### TASK TO COMPLETE
Your result should be every line of the records below that contains the word "check".

(Stored items)

+--

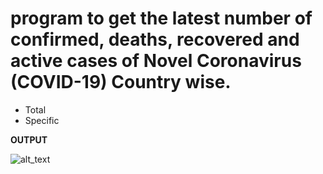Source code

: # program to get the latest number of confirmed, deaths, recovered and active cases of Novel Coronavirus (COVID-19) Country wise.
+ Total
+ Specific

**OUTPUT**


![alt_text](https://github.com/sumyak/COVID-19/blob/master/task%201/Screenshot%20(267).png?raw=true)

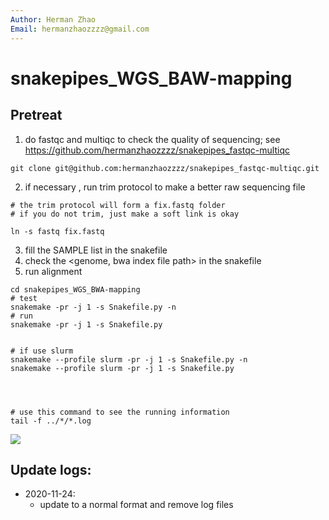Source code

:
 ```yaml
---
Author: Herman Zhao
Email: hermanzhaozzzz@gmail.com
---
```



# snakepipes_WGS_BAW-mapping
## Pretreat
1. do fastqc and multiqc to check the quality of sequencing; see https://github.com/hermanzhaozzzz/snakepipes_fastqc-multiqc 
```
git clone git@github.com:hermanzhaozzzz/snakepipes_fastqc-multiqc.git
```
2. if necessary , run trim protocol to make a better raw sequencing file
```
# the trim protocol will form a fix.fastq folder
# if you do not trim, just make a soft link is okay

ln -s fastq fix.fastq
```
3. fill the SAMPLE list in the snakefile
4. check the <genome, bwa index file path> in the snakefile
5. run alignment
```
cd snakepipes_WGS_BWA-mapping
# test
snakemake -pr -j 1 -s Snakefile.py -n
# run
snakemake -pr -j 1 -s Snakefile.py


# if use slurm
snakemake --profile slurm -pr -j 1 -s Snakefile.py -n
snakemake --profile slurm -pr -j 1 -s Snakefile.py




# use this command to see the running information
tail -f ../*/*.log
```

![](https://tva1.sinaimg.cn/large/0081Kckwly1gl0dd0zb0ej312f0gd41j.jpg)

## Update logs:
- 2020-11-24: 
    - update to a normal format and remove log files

+--

### ANSWER TO THE PROBLEM
1. do fastqc and multiqc to check the quality of sequencing; see https://github.com/hermanzhaozzzz/snakepipes_fastqc-multiqc 
4. check the <genome, bwa index file path> in the snakefile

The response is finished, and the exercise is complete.